### Problem to solve
After repeating the line containing "projectes de la Universitat Autònoma de", stop; until then, repeat each line of the listing below exactly, starting with the first.

━━━━━━━━━━━━━━━━━━━━━━━━━━━━━━

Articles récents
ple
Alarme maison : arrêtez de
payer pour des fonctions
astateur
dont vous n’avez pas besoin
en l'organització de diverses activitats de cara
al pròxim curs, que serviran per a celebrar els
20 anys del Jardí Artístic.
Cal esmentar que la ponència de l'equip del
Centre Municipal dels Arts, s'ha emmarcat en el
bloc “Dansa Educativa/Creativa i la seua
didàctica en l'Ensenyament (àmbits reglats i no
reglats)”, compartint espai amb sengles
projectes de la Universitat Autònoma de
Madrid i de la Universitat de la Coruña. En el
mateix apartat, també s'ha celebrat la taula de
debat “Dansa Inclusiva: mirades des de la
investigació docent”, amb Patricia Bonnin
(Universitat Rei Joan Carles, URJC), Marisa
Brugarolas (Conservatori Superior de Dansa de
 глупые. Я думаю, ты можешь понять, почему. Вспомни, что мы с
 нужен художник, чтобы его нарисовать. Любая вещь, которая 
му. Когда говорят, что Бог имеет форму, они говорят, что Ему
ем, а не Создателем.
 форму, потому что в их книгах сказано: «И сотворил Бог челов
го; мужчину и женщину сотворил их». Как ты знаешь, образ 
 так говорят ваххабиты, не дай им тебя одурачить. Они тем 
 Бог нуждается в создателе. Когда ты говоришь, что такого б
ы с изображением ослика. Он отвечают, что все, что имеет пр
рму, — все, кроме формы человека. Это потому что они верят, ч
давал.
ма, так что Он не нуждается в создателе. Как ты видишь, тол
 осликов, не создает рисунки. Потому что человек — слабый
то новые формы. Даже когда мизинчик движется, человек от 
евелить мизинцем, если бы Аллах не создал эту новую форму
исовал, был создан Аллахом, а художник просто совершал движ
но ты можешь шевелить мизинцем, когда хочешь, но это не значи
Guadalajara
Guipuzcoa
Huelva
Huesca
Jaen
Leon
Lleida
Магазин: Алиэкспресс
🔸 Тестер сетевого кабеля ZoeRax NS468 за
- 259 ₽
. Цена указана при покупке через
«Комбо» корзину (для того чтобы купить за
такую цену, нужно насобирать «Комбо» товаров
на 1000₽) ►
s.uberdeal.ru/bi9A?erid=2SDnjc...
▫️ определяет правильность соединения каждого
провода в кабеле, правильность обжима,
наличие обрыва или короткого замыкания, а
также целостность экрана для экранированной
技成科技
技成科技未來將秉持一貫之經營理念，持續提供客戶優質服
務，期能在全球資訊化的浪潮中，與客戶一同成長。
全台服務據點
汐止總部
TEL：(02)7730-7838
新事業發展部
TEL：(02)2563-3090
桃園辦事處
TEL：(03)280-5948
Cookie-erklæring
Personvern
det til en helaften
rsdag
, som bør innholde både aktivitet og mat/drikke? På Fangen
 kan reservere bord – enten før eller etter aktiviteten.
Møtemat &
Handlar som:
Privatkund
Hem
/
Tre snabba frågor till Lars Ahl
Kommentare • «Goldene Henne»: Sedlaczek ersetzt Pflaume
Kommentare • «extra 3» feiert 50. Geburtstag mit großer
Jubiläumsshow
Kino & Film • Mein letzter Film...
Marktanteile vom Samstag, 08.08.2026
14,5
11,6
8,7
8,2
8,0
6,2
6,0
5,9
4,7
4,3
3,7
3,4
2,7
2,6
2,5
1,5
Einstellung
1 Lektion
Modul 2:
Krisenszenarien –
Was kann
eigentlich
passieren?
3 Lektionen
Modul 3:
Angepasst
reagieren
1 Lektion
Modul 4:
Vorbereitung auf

━━━━━━━━━━━━━━━━━━━━━━━━━━━━━━

### Solution for this exercise
Articles récents
ple
Alarme maison : arrêtez de
payer pour des fonctions
astateur
dont vous n’avez pas besoin
en l'organització de diverses activitats de cara
al pròxim curs, que serviran per a celebrar els
20 anys del Jardí Artístic.
Cal esmentar que la ponència de l'equip del
Centre Municipal dels Arts, s'ha emmarcat en el
bloc “Dansa Educativa/Creativa i la seua
didàctica en l'Ensenyament (àmbits reglats i no
reglats)”, compartint espai amb sengles
projectes de la Universitat Autònoma de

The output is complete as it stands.